▶ **EXTRACTED MATERIAL**
<<<<
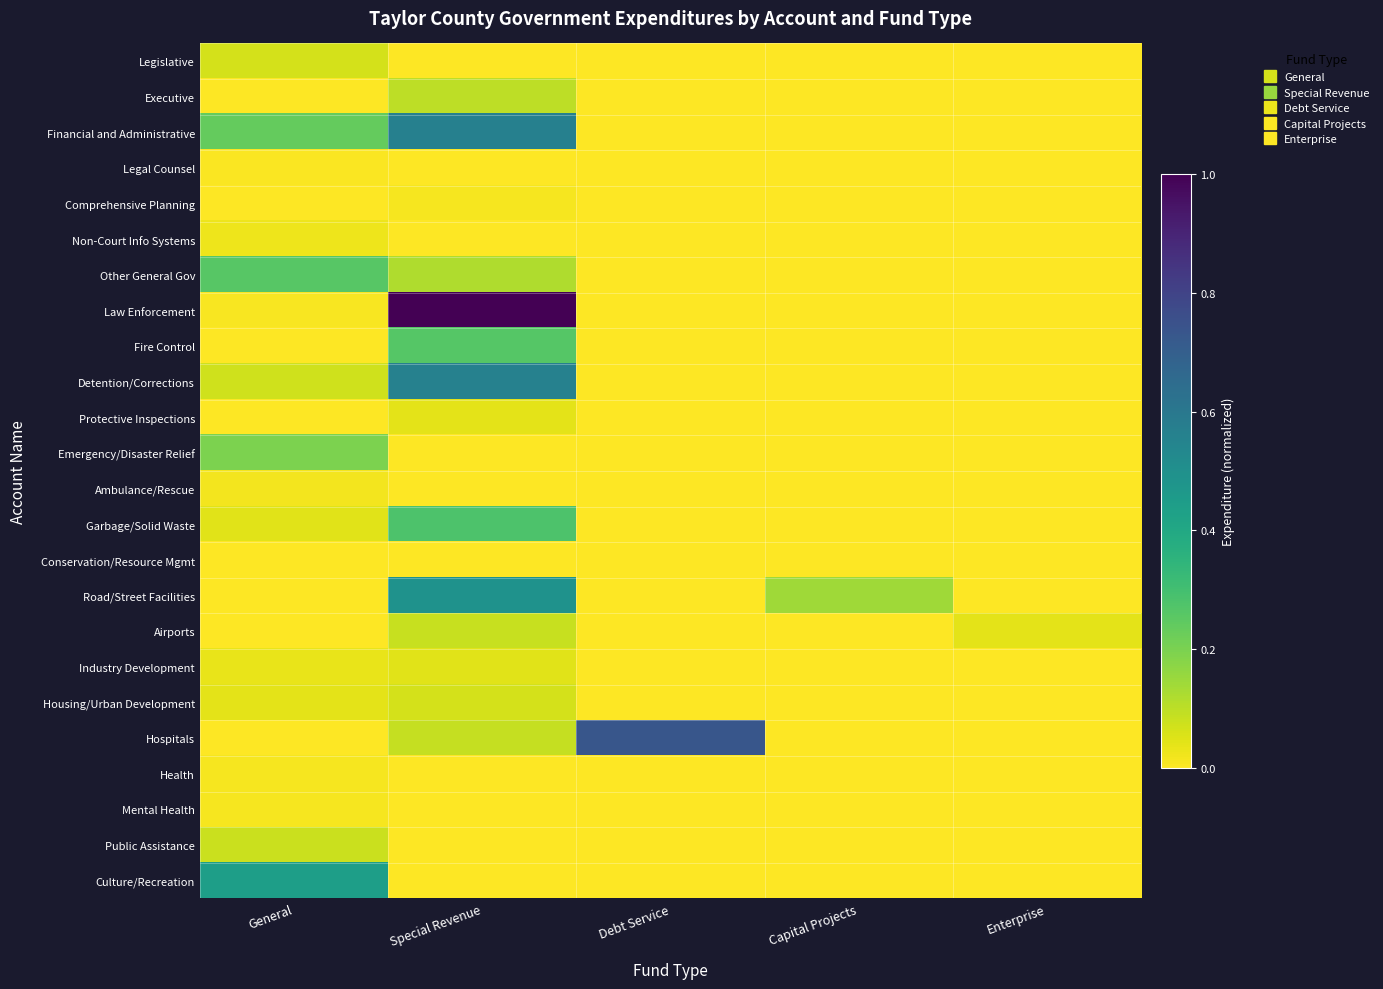

What is the total value across all series at Special Revenue?

3.7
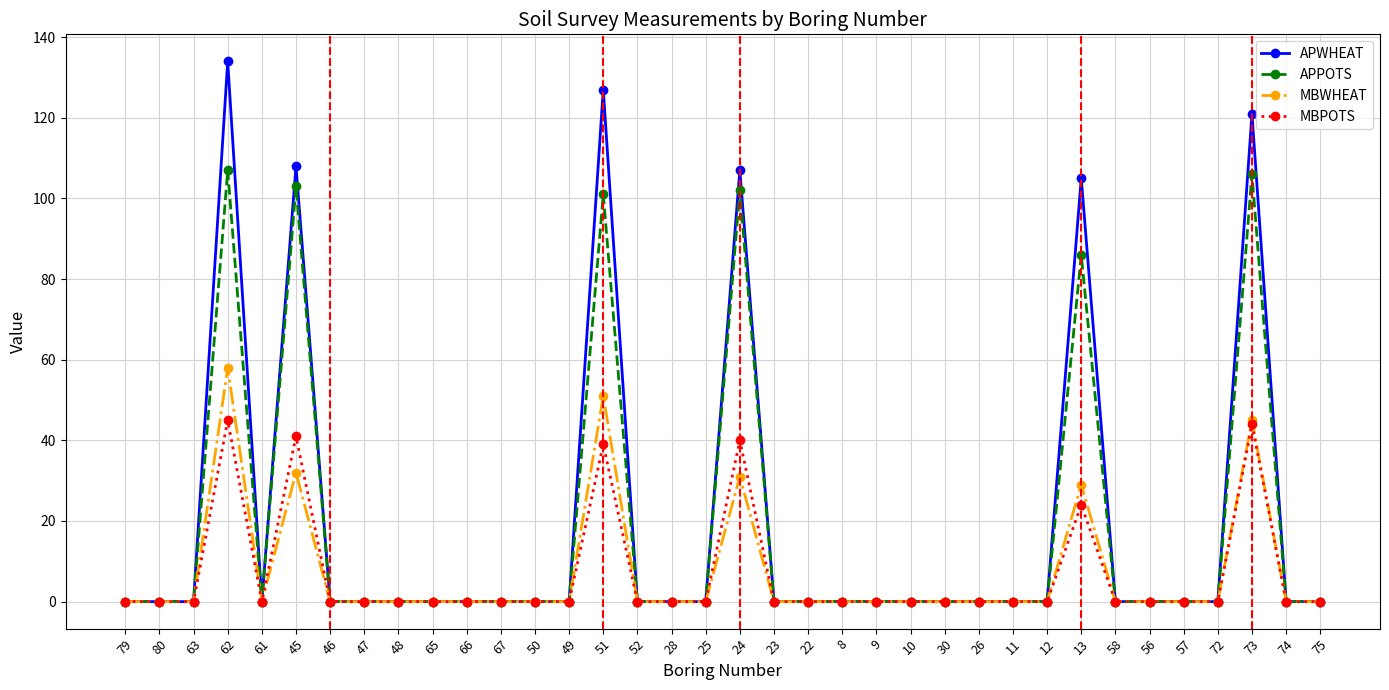

True or false: MBPOTS has a value of 0 at 9.

True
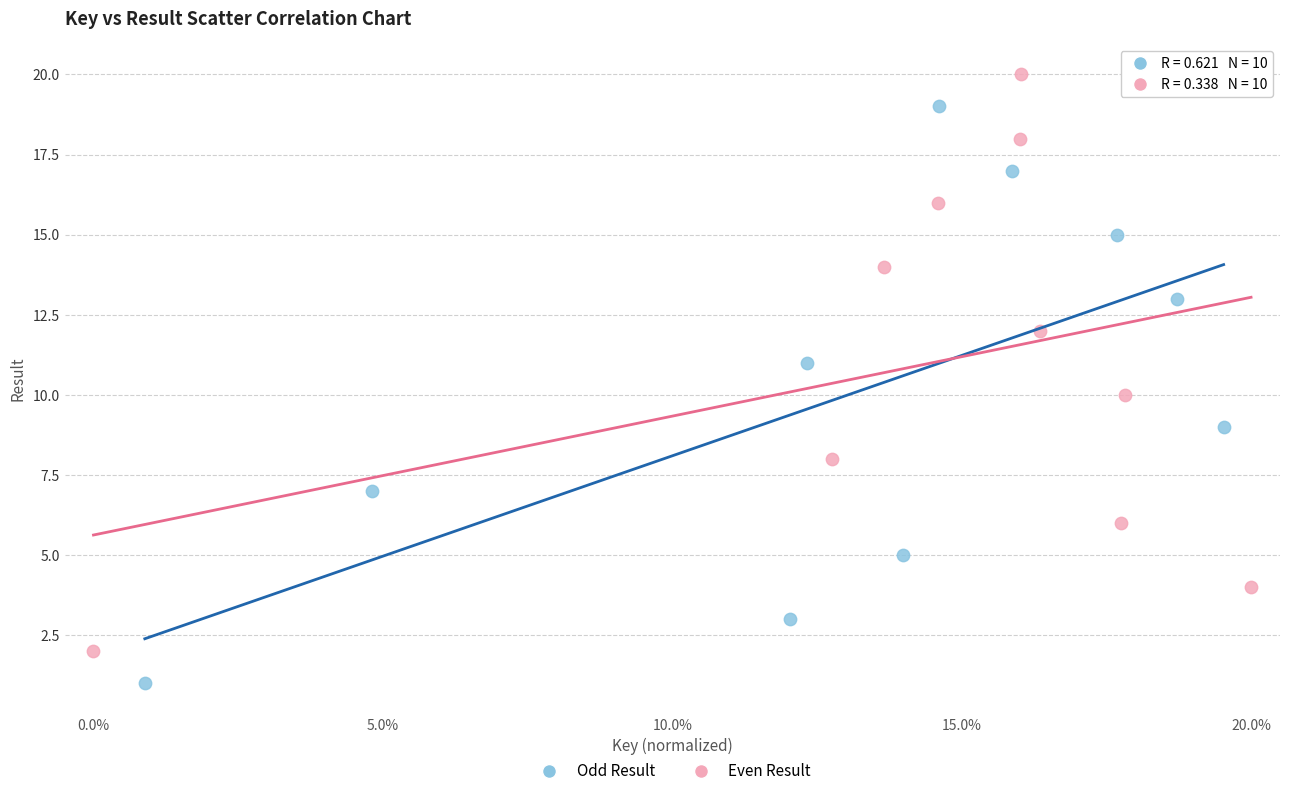

Which series contains the highest Y value?

Even Result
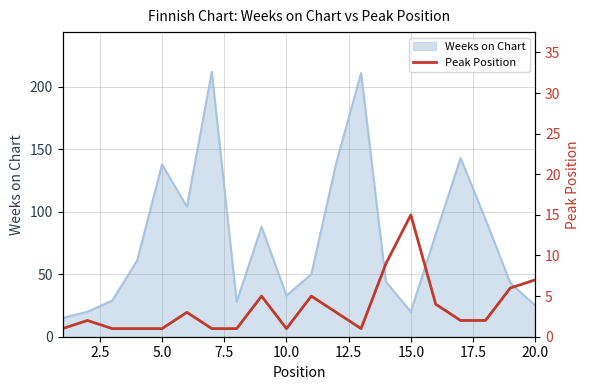

True or false: Weeks on Chart has a value of 6 at 15.0.

False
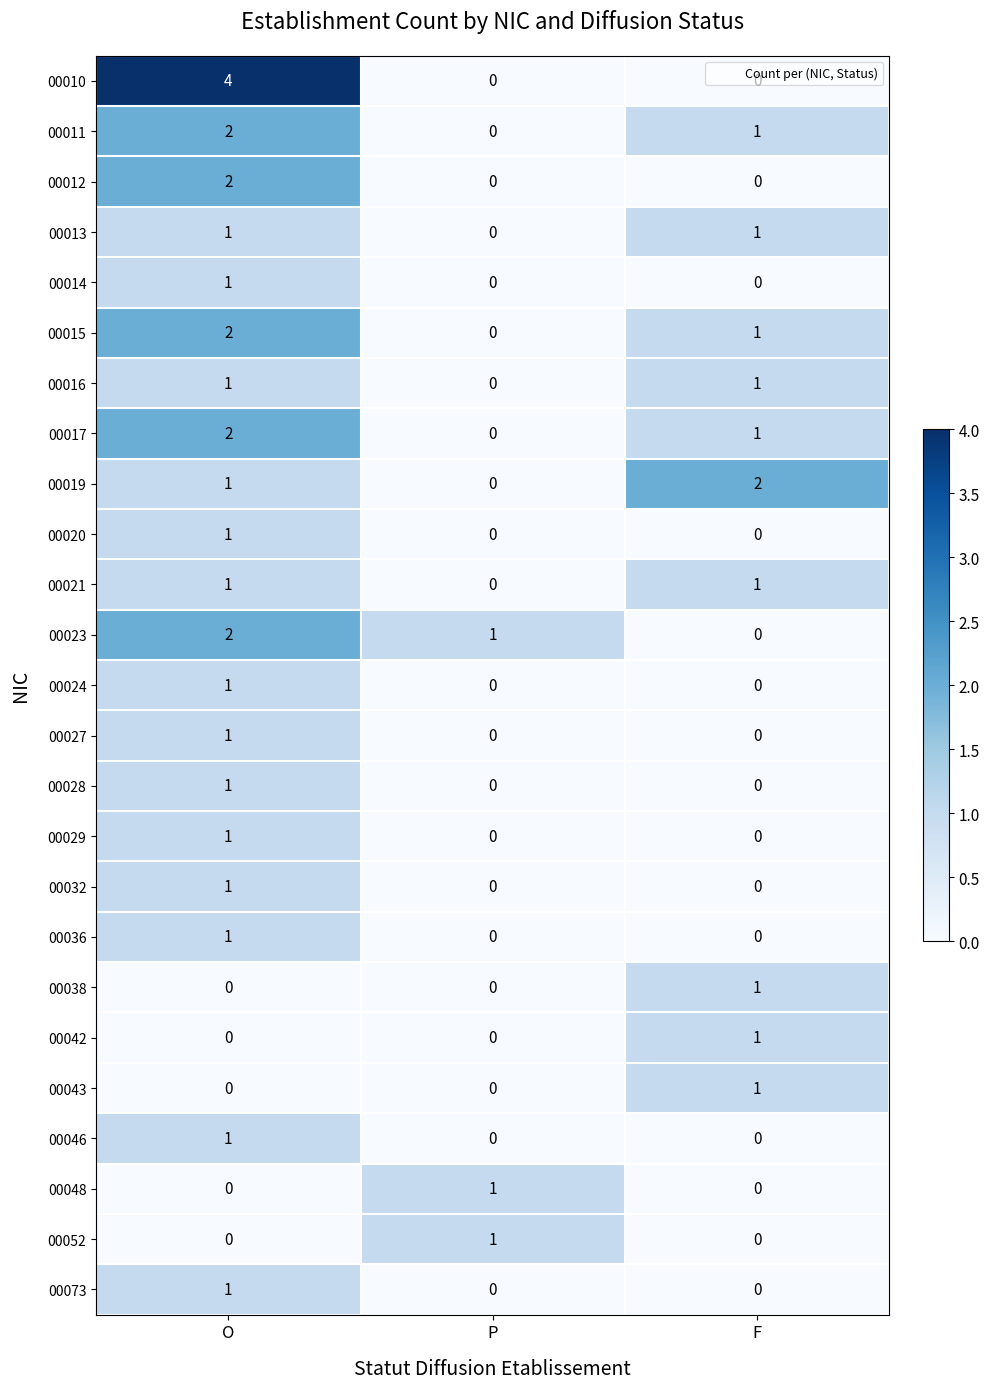

What is the greatest value displayed?

4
>>>>
▶ **TASK OBJECTIVE**
Rewrite the entries from the line containing "Which series contains the highest Y value?" through the end of the entries, changing every "value" to "amount" and keeping everything else the same. Leave the pictures out of your answer.

▶ **RESPONSE TO THE TASK**
Which series contains the highest Y amount?

Even Result

True or false: Weeks on Chart has a amount of 6 at 15.0.

False

What is the greatest amount displayed?

4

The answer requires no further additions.